Text excerpt:
☆ ☆ ☆ ☆

Everything we think and perceive are metaphors all the way down. Even the concrete redness of red and the pressure of the chair pushing against my buttocks are metaphors.
Most controversies around illusionist theories of mind and consciousness would dissipate if they were called metaphorist.
Hi Tom. I’ve been putting off what to do about this post of yours. Though extremely well written, and though I certainly have great respect for you, I also can’t get over how much I cognitively depend upon good metaphors to help me figure things out. And though like you I consider functional computationalists quite misguided, in many ways I also consider the brain/computer analogy to be extremely helpful. But if blogging has taught me anything, it’s that people ultimately just play this game in order to be agreed with. So whenever I talk with people who have opposing views, I find them to generally get angry with me when I make effective opposing arguments. And do I get angry when it goes the other way? I suppose I’d say what they probably say — I don’t recall anyone ever making a good argument against one of my positions, or if they did, I’ve certainly never gotten angry! So it goes…. Anyway I do appreciate you, but also have some opposing positions. I need to figure out how to effectively communicate them for my own blog rather than always just provide commentary at the blogs of others (and angering them too often). I doubt my writing skills will ever be nearly as good as yours, but need to try anyway.

☆ ☆ ☆ ☆

Data records:
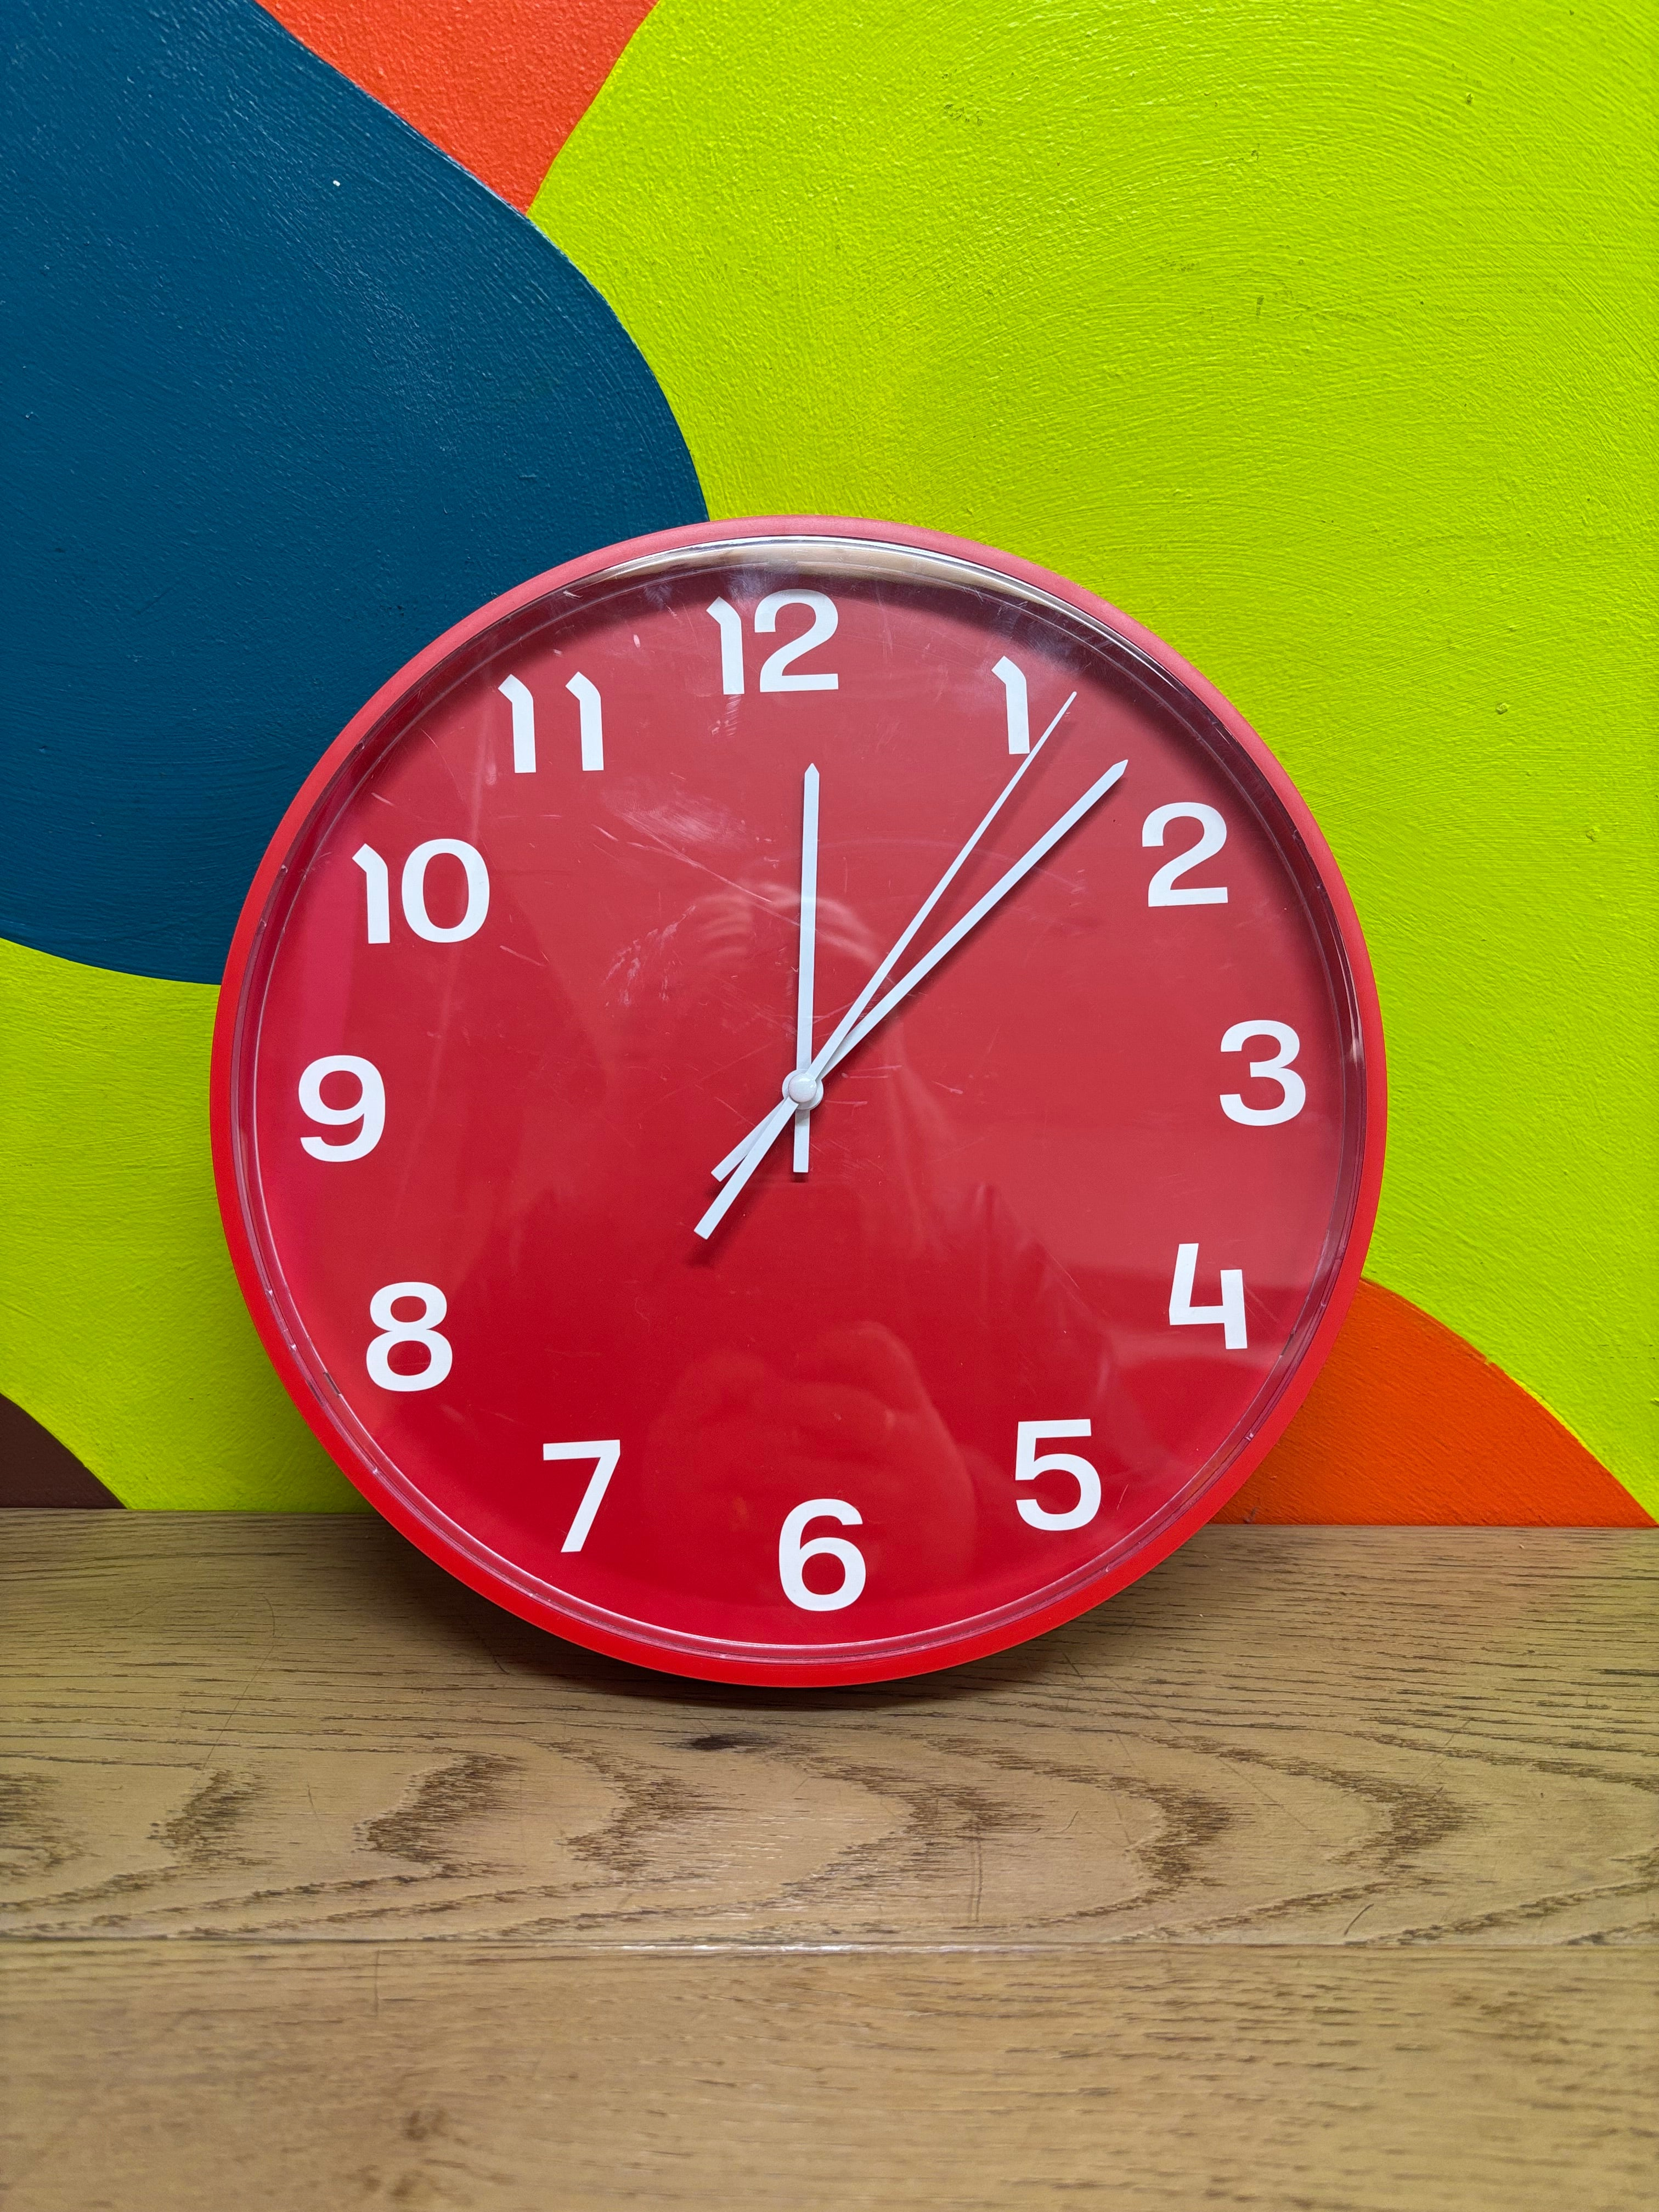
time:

☆ ☆ ☆ ☆

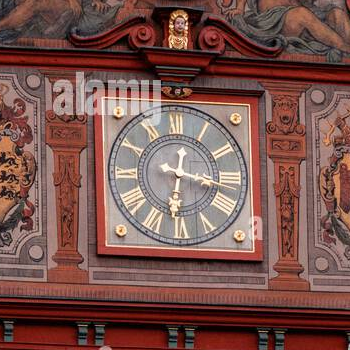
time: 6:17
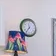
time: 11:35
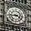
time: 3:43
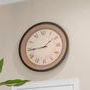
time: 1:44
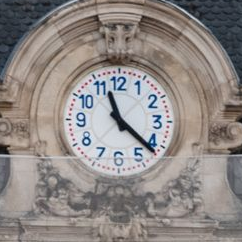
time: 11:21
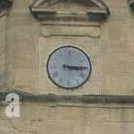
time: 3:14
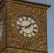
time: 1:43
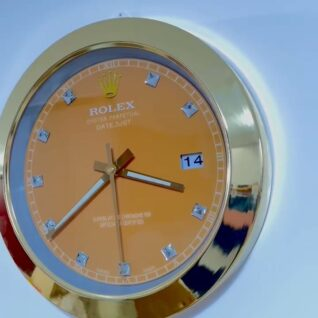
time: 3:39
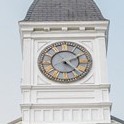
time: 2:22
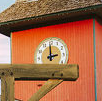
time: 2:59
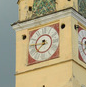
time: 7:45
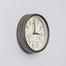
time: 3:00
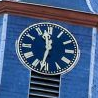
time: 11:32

☆ ☆ ☆ ☆

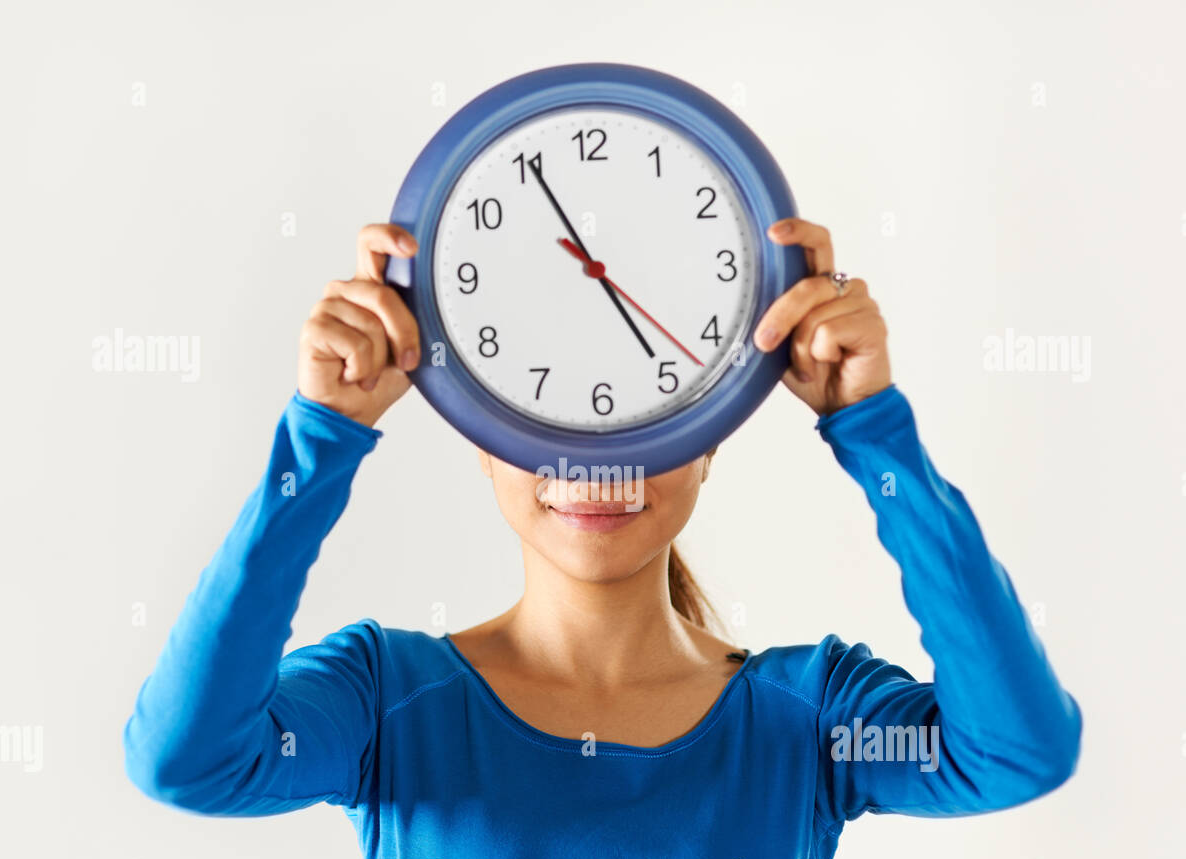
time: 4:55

☆ ☆ ☆ ☆

What to work on:
- A) Please quote everything in the passage on metaphors from "Everything we think" down to "were called metaphorist.".
- B) In the passage on metaphors, which analogy does the commenter call extremely helpful in many ways?
The data has nothing to do with the passage on metaphors.

Answers to the tasks:
- A)
Everything we think and perceive are metaphors all the way down. Even the concrete redness of red and the pressure of the chair pushing against my buttocks are metaphors.
Most controversies around illusionist theories of mind and consciousness would dissipate if they were called metaphorist.

- B) The brain/computer analogy.